Cambodia on Saturday formally requested Asean’s assistance to help solve its long-running border conflict with Thailand over disputed territory near World Heritage-listed Preah Vihear temple.
In a letter sent to Pham Gia Khiem, the Foreign Minister of Vietnam, which currently chairs Asean, Cambodian Foreign Minister Hor Namhong said bilateral negotiations over the disputed territory had come to a halt.
The dispute involves a 4.6-square-kilometer parcel of land near Preah Vihear temple that Thailand claims is inside its border. Cambodia rejects Thailand’s claims to the territory and the disagreement between the two nations has led to several armed clashes since 2008. Bilateral border talks have yet to find a solution to the issue.

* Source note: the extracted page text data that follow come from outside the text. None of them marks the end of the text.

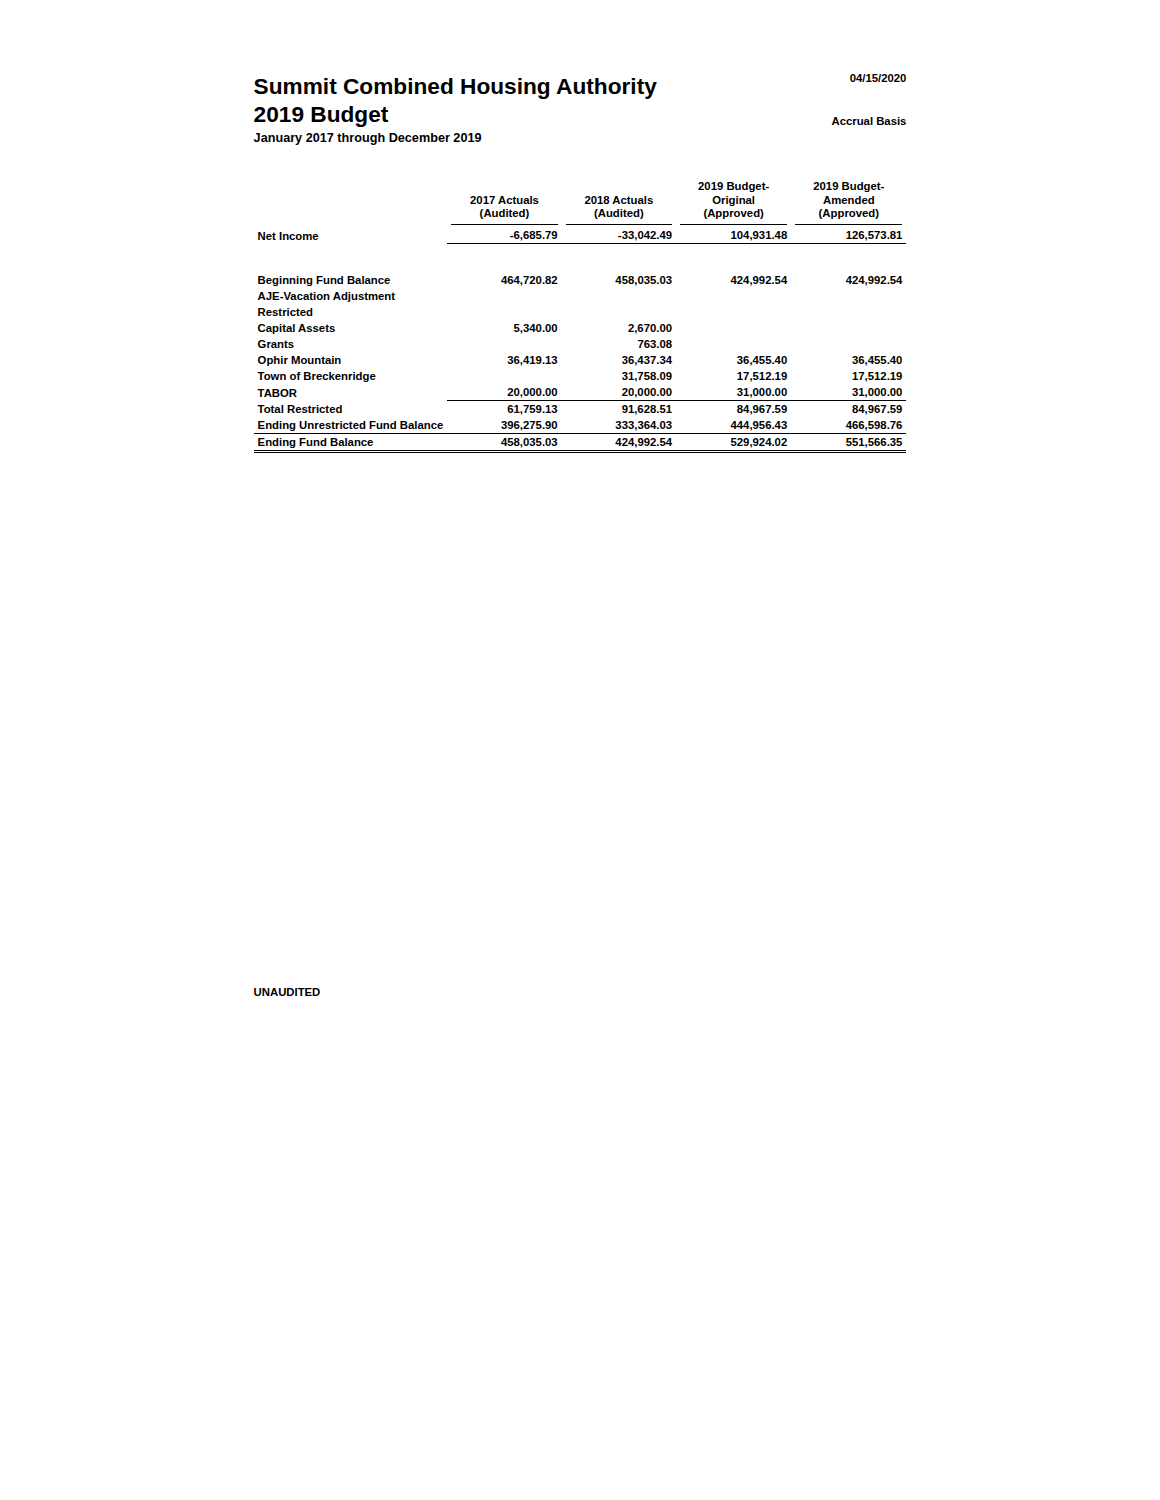Summit Combined Housing Authority
2019 Budget
January 2017 through December 2019
04/15/2020
Accrual Basis
| | 2017 Actuals (Audited) | 2018 Actuals (Audited) | 2019 Budget- Original (Approved) | 2019 Budget- Amended (Approved) |
| --- | --- | --- | --- | --- |
| Net Income | -6,685.79 | -33,042.49 | 104,931.48 | 126,573.81 |
| Beginning Fund Balance | 464,720.82 | 458,035.03 | 424,992.54 | 424,992.54 |
| AJE-Vacation Adjustment | | | | |
| Restricted | | | | |
| Capital Assets | 5,340.00 | 2,670.00 | | |
| Grants | | 763.08 | | |
| Ophir Mountain | 36,419.13 | 36,437.34 | 36,455.40 | 36,455.40 |
| Town of Breckenridge | | 31,758.09 | 17,512.19 | 17,512.19 |
| TABOR | 20,000.00 | 20,000.00 | 31,000.00 | 31,000.00 |
| Total Restricted | 61,759.13 | 91,628.51 | 84,967.59 | 84,967.59 |
| Ending Unrestricted Fund Balance | 396,275.90 | 333,364.03 | 444,956.43 | 466,598.76 |
| Ending Fund Balance | 458,035.03 | 424,992.54 | 529,924.02 | 551,566.35 |
UNAUDITED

Mr Namhong’s letter said Thailand’s claim to the territory was based on its own “secret and unilaterally drawn map.” The letter went on to say that while Cambodia’s desire was to solve the issue bilaterally, Thailand had prevented the joint border commission from moving forward with its agenda.
“As the current stalemate has extinguished any hope on further bilateral negotiations and in order to avoid and large scale armed conflict…I seek Your Excellency’s assistance…to mediate on the matter under the Asean framework,” Mr Namhong’s letter said.
Thailand has previously sought to prevent Asean mediation after Cambodia moved to discuss the matter at an Asean summit in October. At the time, Thailand said the two countries should “avoid raising bilateral issues within the Asean framework.”
A Thai government statement said yesterday that Thailand wanted the dispute solved within a bilateral framework.
In the statement, Buranaj Smutharaks, a spokesman for the Democrat Party, the senior partner in the Thai governing coalition, said that the involvement of a third party like Asean or the UN would “not do any good” and questioned why Cambodia was seeking a multilateral solution.
Council of Ministers spokesman Phay Siphan said yesterday that Cambodia was tired of waiting for the Thai Parliament to ratify the reports of previous joint border commission meetings between the two nations.
“The Thai Parliament needs to show they are willing to approve” the work of the border committee, Mr Siphan said. “We are seeking a diplomatic resolution with the assistance” of Asean.